» INSTRUCTIONS TO FOLLOW:
Leave every picture out, and retype all the remaining records exactly.

Records from a collection
--------
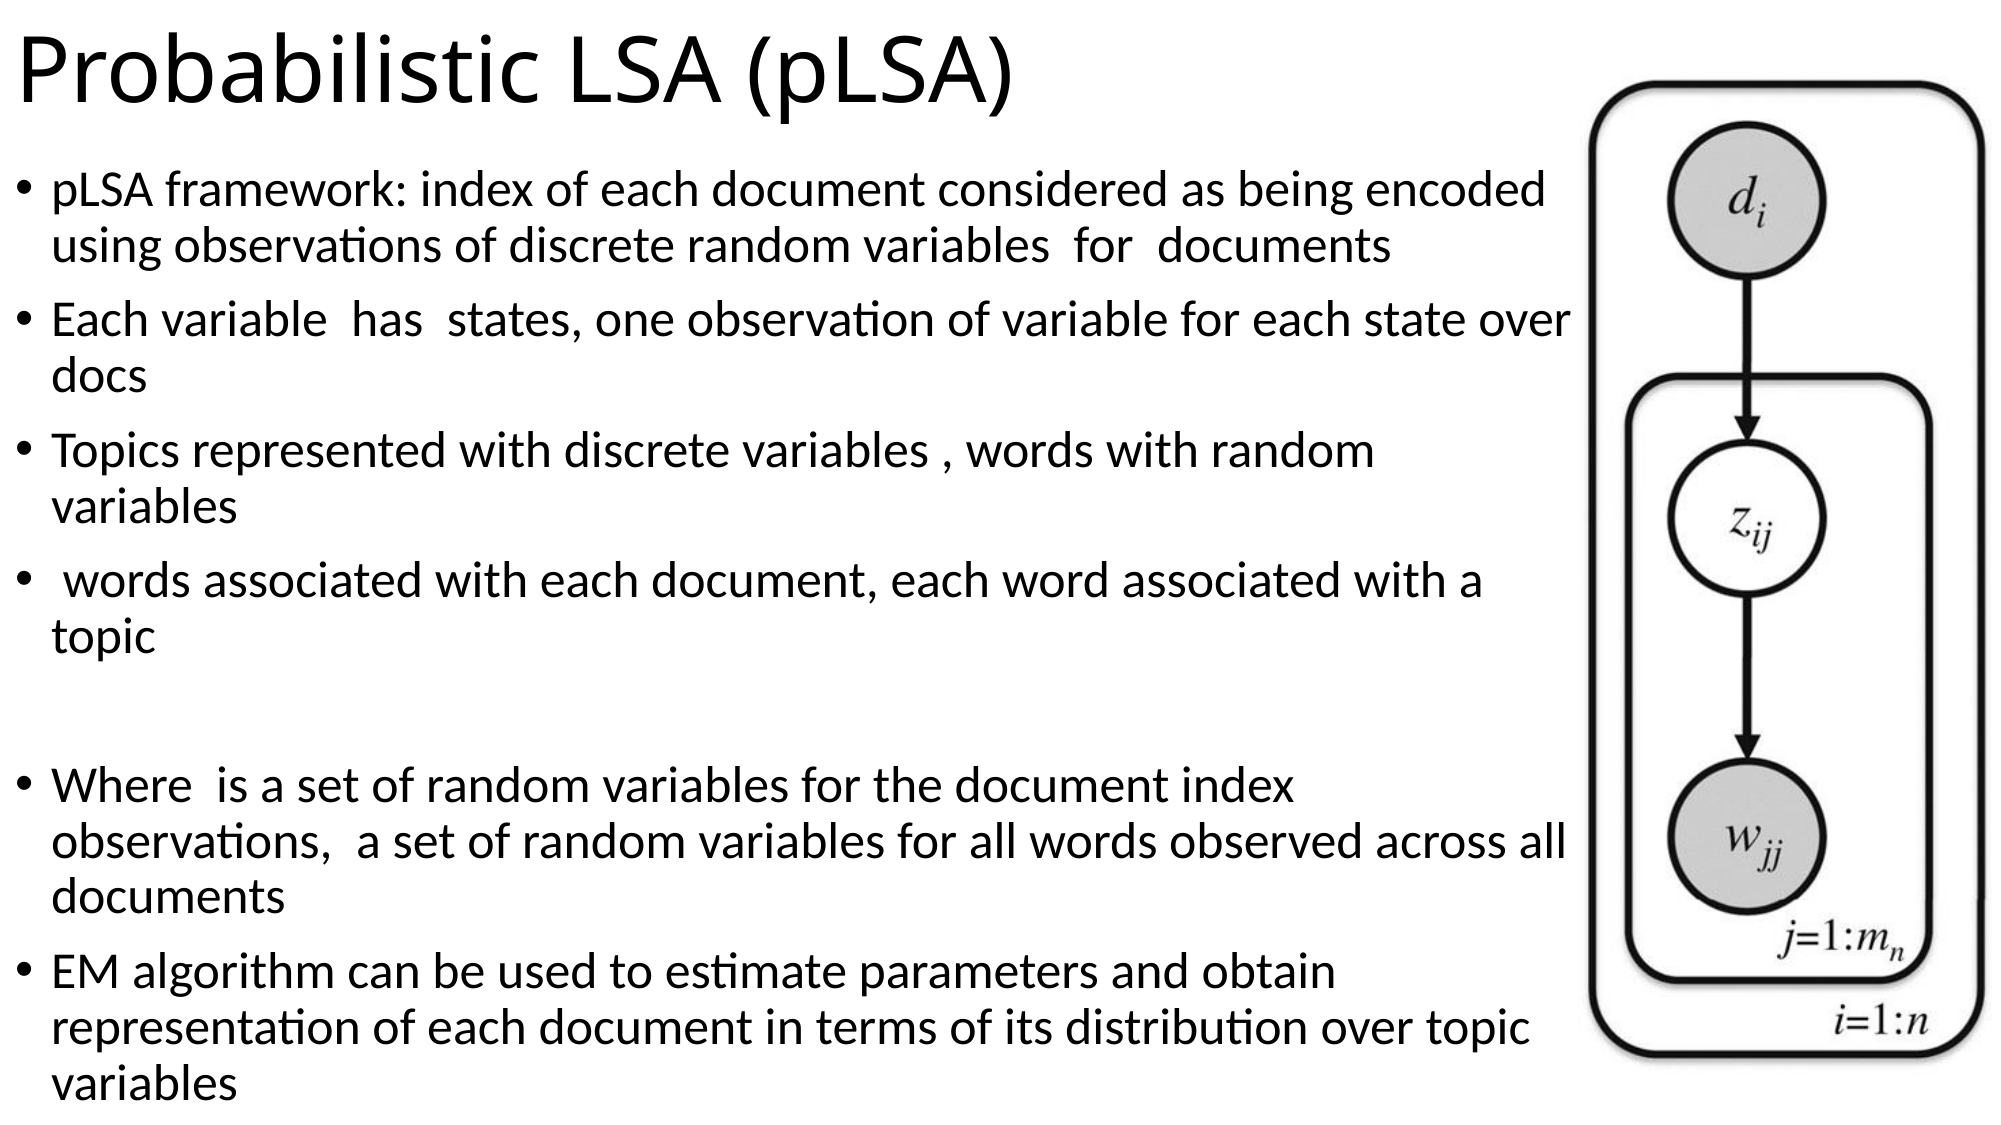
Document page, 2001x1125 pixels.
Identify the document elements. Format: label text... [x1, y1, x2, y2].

picture [1572, 50, 2000, 1075]
title Probabilistic LSA (pLSA) [0, 0, 2000, 147]
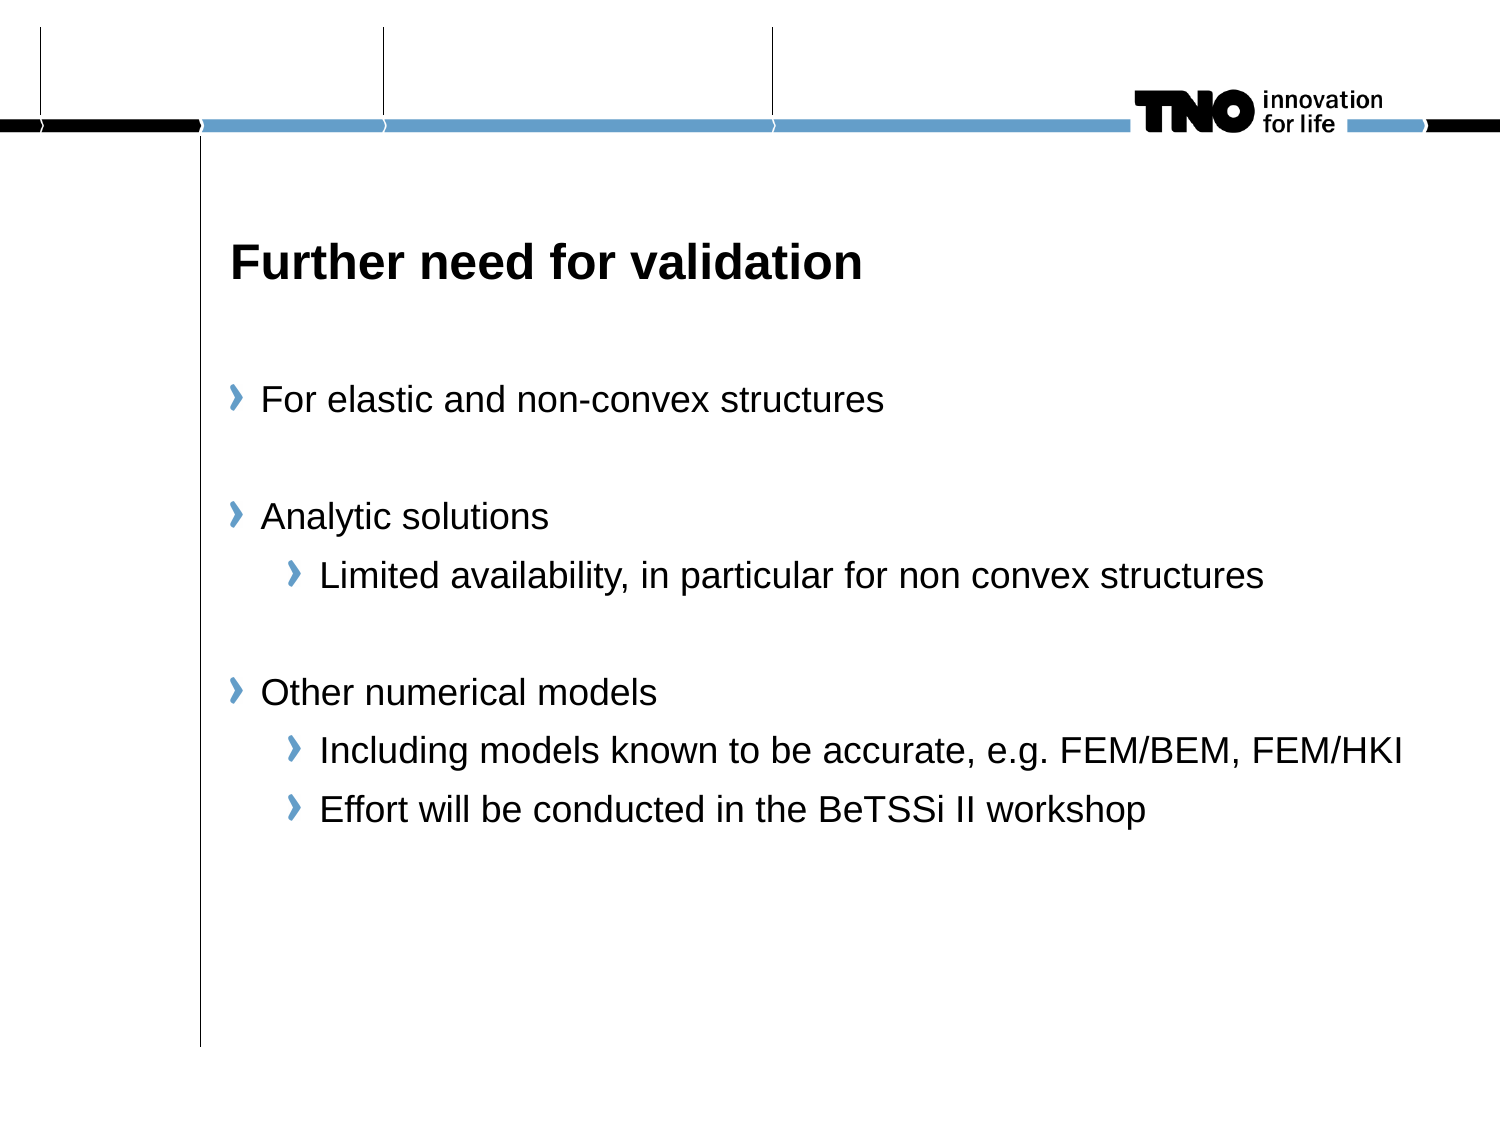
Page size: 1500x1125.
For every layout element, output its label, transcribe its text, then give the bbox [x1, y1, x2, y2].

picture [230, 677, 243, 704]
picture [288, 560, 301, 587]
picture [230, 501, 243, 528]
picture [288, 794, 301, 821]
picture [230, 384, 243, 411]
picture [0, 26, 1500, 133]
picture [288, 735, 301, 762]
text_box Further need for validation [230, 231, 1424, 350]
text_box For elastic and non-convex structures Analytic solutions Limited availability, in particular for non convex structures Other numerical models Including models known to be accurate, e.g. FEM/BEM, FEM/HKI Effort will be conducted in the BeTSSi II workshop [230, 361, 1459, 1048]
--------
» RESPONSE TO THE TASK:
Document page, 2001x1125 pixels.
Identify the document elements. Format: label text... [x1, y1, x2, y2].

picture [1572, 50, 2000, 1075]
title Probabilistic LSA (pLSA) [0, 0, 2000, 147]
Page size: 1500x1125.
For every layout element, output its label, transcribe its text, then give the bbox [x1, y1, x2, y2].

picture [230, 677, 243, 704]
picture [288, 560, 301, 587]
picture [230, 501, 243, 528]
picture [288, 794, 301, 821]
picture [230, 384, 243, 411]
picture [0, 26, 1500, 133]
picture [288, 735, 301, 762]
text_box Further need for validation [230, 231, 1424, 350]
text_box For elastic and non-convex structures Analytic solutions Limited availability, in particular for non convex structures Other numerical models Including models known to be accurate, e.g. FEM/BEM, FEM/HKI Effort will be conducted in the BeTSSi II workshop [230, 361, 1459, 1048]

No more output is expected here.